• Passage provided:
-- begin --

Екипът на омбудсмана по проверката разгледа въпросните документи и получи допълнителни обяснения от Съвета, включително поверителна информация. Въз основа на това и като се има предвид широката свобода на преценка, с която разполагат институциите на ЕС, когато считат, че общественият интерес в областта на международните отношения е изложен на риск, омбудсманът констатира, че решението на Съвета да откаже достъп не е явно погрешно. Като се има предвид, че въпросният обществен интерес не може да бъде заменен от друг обществен интерес, който се счита за по-важен, омбудсманът приключи случая, като установи, че не е налице лошо управление. Въпреки това следва да се положат всички усилия, за да се увери обществеността, че основните права на мигрантите се зачитат и че в този процес са налице подходящи гаранции.
Background to the complaint
1. The EU and its Member States have established common rules[1] for managing the return of irregular migrants to their country of origin. In this context, the EU cooperates with countries of origin of irregular migrants through readmission agreements. These are legally binding agreements that set out the obligations and procedures for both sides as regards the readmission of migrants who do not have a right to stay in the EU.
2. As some third countries seemed reluctant to conclude a formal readmission agreement, the EU - in 2016 - started to negotiate informal, non-binding ‘arrangements’ for return and readmission with non-EU countries. Since then, the EU has entered into six such arrangements.[2]
3. In the time from February to April 2021, the complainants, two researchers, made a number of requests[3] for public access to documents to the Council concerning these informal readmission arrangements. The complainants sought access both to the arrangements and to documents related to the negotiations leading up to them.
4. The Council identified 42 documents as falling within the scope of the complainants’ access requests. It gave the complainants access to 21 documents in full and to three documents in part and refused to give access to the remaining 18 documents (including seven classified documents). In refusing access, the Council invoked the need to protect the public interest as regards international relations.[4]
5. The complainants challenged the Council’s refusal to give access to (parts of) the 21 documents in question (by making ‘confirmatory applications’).
6. Between May and July 2021, the Council issued five confirmatory decisions, confirming its refusal to give access.
7. Dissatisfied with this outcome, the complainants turned to the Ombudsman in April 2022.
8. In their complaint to the Ombudsman, the complainants also raised concerns about the lack of involvement of the European Parliament in the process of concluding informal readmission arrangements and about the lack of transparency of these arrangements − as compared to formal readmission agreements, which require Parliament’s involvement and which are published in the official journal of the EU.
The inquiry
9. The Ombudsman opened an inquiry into the Council’s refusal to give public access to (parts of) the 21 documents at issue.
10. In the course of the inquiry, the Ombudsman inquiry team reviewed the documents at issue and held a meeting with representatives of the Council to obtain further information on the context of the documents and on the detailed reasons as to why access had been refused. The Ombudsman then shared a report[5] on that meeting with the complainants and, subsequently, received the complainants’ comments. During the meeting, the inquiry team also obtained information that the Council considered confidential and that could not be communicated to the complainants.
Arguments presented
11. In its confirmatory decisions, the Council argued that disclosure would reveal the EU’s strategic objectives in the area of readmission and the different approaches it takes with different countries, which would undermine both ongoing and future negotiations with non-EU countries in this area.

-- end --

• Exercise instructions:
**1)** Copy out the passage about the Council's refusal of document access from "Background to the" to "stay in the EU.".
**2)** Pick up the passage about the Council's refusal of document access after its last sentence and keep writing.

• Dataset rows:

-- begin --

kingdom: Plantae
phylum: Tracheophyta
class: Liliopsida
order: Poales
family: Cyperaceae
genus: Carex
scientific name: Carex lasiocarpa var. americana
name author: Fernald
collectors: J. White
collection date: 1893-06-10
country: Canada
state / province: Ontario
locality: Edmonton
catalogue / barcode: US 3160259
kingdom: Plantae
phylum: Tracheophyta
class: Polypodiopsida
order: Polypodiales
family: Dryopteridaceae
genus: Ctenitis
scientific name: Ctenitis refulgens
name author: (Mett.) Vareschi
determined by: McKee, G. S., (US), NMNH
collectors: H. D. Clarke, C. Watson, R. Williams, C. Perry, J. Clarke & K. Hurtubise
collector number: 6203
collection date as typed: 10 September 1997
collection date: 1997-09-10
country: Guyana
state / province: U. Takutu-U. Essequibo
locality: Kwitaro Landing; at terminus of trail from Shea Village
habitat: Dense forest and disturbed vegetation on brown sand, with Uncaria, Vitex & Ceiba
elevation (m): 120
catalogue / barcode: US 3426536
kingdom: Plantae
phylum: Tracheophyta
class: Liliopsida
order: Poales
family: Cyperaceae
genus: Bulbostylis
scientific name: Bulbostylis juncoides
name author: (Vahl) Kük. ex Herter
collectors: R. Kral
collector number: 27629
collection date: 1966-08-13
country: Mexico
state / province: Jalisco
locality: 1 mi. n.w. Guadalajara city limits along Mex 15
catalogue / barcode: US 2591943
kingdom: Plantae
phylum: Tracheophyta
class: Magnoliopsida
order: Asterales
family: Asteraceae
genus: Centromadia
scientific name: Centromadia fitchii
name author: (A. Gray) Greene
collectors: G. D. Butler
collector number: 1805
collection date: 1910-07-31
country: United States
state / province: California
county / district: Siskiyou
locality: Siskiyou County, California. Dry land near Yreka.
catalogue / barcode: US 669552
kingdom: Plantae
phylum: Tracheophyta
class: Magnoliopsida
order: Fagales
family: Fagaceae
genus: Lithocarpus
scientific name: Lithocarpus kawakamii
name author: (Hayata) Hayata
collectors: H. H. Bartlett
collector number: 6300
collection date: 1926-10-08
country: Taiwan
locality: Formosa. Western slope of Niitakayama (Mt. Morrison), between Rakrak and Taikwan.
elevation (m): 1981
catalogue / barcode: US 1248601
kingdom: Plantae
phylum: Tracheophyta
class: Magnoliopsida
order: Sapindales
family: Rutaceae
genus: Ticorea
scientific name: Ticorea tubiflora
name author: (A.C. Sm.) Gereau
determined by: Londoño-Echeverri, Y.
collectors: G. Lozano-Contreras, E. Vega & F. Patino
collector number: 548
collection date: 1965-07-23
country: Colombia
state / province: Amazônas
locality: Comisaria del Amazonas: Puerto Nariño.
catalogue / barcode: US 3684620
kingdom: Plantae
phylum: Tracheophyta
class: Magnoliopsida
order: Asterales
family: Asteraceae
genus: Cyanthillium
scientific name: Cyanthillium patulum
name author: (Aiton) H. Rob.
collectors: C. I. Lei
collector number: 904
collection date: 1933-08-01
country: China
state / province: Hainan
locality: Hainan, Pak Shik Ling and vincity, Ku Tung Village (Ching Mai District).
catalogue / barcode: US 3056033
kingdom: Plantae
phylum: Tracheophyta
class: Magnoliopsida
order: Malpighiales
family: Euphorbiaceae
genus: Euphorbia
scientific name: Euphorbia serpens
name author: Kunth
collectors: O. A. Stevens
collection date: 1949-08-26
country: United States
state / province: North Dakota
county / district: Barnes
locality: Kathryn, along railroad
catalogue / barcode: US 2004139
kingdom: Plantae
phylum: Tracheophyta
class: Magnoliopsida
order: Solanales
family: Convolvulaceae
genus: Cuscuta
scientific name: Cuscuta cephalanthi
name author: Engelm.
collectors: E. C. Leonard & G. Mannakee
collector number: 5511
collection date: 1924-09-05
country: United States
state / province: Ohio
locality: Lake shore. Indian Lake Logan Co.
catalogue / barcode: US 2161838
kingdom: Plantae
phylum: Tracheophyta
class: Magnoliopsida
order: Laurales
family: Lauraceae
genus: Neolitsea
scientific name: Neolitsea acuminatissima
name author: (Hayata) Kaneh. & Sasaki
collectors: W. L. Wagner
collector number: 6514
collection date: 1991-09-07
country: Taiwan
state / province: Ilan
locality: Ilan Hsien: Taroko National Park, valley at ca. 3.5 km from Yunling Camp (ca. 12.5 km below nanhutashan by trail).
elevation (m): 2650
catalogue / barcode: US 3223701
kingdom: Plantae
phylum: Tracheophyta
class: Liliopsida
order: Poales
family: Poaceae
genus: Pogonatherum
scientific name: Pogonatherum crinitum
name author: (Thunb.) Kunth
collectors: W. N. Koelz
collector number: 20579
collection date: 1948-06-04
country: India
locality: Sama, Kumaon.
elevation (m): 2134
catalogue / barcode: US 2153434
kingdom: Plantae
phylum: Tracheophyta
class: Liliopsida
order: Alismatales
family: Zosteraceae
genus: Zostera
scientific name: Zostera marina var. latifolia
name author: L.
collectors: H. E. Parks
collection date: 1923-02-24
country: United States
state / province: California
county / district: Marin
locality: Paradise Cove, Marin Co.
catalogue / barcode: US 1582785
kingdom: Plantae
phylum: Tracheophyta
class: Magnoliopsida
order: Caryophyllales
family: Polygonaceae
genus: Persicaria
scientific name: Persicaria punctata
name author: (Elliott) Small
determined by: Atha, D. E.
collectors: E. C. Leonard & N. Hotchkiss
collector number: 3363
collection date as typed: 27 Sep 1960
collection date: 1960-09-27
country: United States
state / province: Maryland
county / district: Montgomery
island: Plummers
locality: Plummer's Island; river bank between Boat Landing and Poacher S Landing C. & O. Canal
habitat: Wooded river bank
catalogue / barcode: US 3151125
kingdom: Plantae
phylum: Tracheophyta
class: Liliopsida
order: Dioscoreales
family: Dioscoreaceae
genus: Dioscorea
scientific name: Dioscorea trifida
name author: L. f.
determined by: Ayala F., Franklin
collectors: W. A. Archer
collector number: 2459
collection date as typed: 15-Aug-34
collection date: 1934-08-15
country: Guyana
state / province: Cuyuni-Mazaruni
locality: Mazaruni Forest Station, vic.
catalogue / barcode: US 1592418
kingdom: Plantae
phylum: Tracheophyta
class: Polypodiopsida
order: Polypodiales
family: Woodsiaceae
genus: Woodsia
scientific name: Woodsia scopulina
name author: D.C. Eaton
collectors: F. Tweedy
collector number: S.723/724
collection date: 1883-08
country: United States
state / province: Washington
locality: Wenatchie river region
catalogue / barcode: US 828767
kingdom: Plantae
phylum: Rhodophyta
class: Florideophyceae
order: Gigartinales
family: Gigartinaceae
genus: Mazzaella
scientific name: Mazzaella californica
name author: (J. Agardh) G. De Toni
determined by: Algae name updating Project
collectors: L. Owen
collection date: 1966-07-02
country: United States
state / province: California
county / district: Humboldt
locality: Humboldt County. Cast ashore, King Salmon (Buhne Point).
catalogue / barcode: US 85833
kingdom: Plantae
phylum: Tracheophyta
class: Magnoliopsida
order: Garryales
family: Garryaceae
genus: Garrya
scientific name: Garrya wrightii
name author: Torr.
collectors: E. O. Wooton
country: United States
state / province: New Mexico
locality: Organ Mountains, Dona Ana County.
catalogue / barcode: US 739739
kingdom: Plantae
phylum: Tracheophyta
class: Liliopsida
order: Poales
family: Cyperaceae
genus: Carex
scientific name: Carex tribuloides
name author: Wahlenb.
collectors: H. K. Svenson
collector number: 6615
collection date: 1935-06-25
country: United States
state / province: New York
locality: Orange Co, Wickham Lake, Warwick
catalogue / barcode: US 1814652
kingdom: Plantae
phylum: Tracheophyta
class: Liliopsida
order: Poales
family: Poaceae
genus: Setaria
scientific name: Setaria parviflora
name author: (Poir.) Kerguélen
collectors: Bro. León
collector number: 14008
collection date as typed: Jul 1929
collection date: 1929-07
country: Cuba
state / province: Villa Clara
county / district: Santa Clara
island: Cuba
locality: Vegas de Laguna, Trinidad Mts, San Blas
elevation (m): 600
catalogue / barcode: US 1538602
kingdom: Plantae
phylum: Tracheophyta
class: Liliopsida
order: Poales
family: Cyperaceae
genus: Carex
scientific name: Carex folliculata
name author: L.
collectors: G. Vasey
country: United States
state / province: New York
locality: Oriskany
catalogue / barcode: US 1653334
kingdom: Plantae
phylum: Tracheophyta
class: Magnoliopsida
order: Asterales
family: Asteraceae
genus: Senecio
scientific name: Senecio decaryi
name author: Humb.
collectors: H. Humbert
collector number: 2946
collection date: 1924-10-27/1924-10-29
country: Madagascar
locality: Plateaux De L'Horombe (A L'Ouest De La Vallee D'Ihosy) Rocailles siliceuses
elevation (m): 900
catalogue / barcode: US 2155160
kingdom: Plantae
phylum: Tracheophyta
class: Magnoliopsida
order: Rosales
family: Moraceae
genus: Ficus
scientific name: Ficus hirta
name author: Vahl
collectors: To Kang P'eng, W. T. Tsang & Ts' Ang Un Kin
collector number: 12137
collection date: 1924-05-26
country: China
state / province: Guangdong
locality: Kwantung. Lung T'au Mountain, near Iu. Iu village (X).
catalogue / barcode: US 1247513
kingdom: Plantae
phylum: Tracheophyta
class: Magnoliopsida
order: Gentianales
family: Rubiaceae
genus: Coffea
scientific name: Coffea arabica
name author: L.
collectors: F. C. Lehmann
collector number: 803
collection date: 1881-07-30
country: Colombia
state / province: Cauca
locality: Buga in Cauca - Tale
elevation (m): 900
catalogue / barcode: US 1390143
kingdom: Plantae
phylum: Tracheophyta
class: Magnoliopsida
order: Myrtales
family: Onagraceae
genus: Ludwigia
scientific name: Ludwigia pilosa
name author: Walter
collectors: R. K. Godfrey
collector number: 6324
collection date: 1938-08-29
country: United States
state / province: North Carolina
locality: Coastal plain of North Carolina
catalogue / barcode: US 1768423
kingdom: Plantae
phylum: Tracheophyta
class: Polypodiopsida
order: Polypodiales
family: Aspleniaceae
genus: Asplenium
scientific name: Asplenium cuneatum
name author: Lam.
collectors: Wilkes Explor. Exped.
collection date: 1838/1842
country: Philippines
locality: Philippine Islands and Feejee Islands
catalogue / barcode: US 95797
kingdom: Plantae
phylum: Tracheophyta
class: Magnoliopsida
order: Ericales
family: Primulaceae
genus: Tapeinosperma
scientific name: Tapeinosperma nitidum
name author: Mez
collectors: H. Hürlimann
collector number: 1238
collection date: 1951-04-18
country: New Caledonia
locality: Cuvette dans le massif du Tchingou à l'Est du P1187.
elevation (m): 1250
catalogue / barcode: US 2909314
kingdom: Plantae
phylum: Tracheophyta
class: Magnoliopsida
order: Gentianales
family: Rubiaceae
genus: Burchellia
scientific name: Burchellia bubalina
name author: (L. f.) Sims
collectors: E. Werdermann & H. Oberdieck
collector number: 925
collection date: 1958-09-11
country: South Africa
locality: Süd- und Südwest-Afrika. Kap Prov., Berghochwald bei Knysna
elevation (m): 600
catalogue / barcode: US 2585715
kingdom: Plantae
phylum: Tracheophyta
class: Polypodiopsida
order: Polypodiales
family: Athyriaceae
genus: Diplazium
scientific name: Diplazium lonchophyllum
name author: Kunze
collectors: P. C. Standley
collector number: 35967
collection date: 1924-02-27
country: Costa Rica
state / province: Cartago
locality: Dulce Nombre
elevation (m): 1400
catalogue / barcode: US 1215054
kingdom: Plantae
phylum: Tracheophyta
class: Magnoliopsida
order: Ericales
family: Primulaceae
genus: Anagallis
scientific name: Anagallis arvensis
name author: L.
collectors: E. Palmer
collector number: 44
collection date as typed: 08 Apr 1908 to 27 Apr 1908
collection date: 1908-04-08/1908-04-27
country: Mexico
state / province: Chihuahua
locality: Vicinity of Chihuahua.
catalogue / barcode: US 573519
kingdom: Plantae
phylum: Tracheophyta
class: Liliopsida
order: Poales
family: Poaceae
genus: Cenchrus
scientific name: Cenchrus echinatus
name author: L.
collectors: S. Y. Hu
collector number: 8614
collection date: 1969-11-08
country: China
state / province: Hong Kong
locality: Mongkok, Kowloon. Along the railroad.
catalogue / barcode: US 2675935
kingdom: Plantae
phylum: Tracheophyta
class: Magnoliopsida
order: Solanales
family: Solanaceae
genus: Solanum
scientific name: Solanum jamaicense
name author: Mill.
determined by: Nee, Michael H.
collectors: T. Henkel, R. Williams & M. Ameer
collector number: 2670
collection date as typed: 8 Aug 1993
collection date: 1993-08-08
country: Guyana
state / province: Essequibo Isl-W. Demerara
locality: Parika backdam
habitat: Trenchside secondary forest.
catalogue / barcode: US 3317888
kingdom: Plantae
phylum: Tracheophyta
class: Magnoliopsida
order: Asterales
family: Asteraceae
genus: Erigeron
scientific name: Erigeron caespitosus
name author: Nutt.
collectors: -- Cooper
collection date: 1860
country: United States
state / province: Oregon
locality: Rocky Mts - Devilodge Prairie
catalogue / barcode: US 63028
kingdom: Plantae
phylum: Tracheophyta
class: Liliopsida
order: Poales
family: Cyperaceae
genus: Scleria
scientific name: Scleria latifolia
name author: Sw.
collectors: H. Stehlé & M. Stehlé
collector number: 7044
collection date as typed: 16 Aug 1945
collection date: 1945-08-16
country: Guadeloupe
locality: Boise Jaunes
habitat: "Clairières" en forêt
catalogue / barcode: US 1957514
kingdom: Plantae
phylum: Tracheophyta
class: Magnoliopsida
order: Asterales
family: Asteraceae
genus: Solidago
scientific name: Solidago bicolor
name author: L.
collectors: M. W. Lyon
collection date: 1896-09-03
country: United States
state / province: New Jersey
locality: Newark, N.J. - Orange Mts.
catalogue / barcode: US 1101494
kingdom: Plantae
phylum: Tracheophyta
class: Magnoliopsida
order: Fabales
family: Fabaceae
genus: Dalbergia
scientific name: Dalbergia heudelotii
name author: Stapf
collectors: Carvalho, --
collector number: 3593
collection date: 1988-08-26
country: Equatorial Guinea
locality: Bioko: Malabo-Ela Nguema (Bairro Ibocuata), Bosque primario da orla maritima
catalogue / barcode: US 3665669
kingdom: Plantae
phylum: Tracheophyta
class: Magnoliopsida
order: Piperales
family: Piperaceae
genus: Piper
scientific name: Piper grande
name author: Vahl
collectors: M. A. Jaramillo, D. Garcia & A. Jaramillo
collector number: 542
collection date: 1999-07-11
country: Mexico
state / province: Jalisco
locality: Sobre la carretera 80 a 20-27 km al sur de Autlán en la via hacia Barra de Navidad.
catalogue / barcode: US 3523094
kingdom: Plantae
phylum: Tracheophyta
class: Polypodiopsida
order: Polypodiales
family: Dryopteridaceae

-- end --

• Task-by-task results:
**1)**
Background to the complaint
1. The EU and its Member States have established common rules[1] for managing the return of irregular migrants to their country of origin. In this context, the EU cooperates with countries of origin of irregular migrants through readmission agreements. These are legally binding agreements that set out the obligations and procedures for both sides as regards the readmission of migrants who do not have a right to stay in the EU.

**2)**
12. The Council also considered that disclosure would damage the climate of confidence with the non-EU countries concerned, thus weakening the EU’s negotiating position and affecting non-EU countries’ willingness to cooperate in the ongoing implementation of arrangements that have been concluded. The Council added that readmission arrangements are non-binding in nature, which means that their implementation depends largely on the non-EU countries’ ongoing collaboration. They are not static but might be adjusted over time, in consultation with the respective non-EU country.
13. The complainants argued that the Council had applied the exception for the protection of the public interest as regards international relations too broadly, given that two of the arrangements at issue had already been disclosed by other EU institutions. They criticised that the Council had not considered the potential harm of disclosure to the public interest within a clear timeframe nor the possibility of re‐evaluating the risk of harm at a later stage.
14. The complainants also contended that the Council should have considered the documents at issue to be legislative in nature and thus, that they require an increased degree of transparency.[6]
15. The complainants stated that the Council gave access only to meaningless parts of the documents that do not allow for a substantive understanding of the arrangements.
16. The complainants claimed that the Council had refused access to some documents merely based on their designation as classified documents, which, they said, was incompatible with the EU legislation on public access to documents (Regulation 1049/2001).
17. Finally, the complainants stated that some documents are already in the public domain, so that the harm, which the Council was trying to avert, had already been done.
18. The Council stated that the EU Member States’ return rate of migrants without a legal right to stay in the EU is low and even decreased during recent years. The reasons for this are, inter alia, that return and readmission is a very sensitive area and that there is a lack of cooperation on the side of the non-EU countries concerned. The conclusion of readmission agreements is therefore key to ensure effective returns.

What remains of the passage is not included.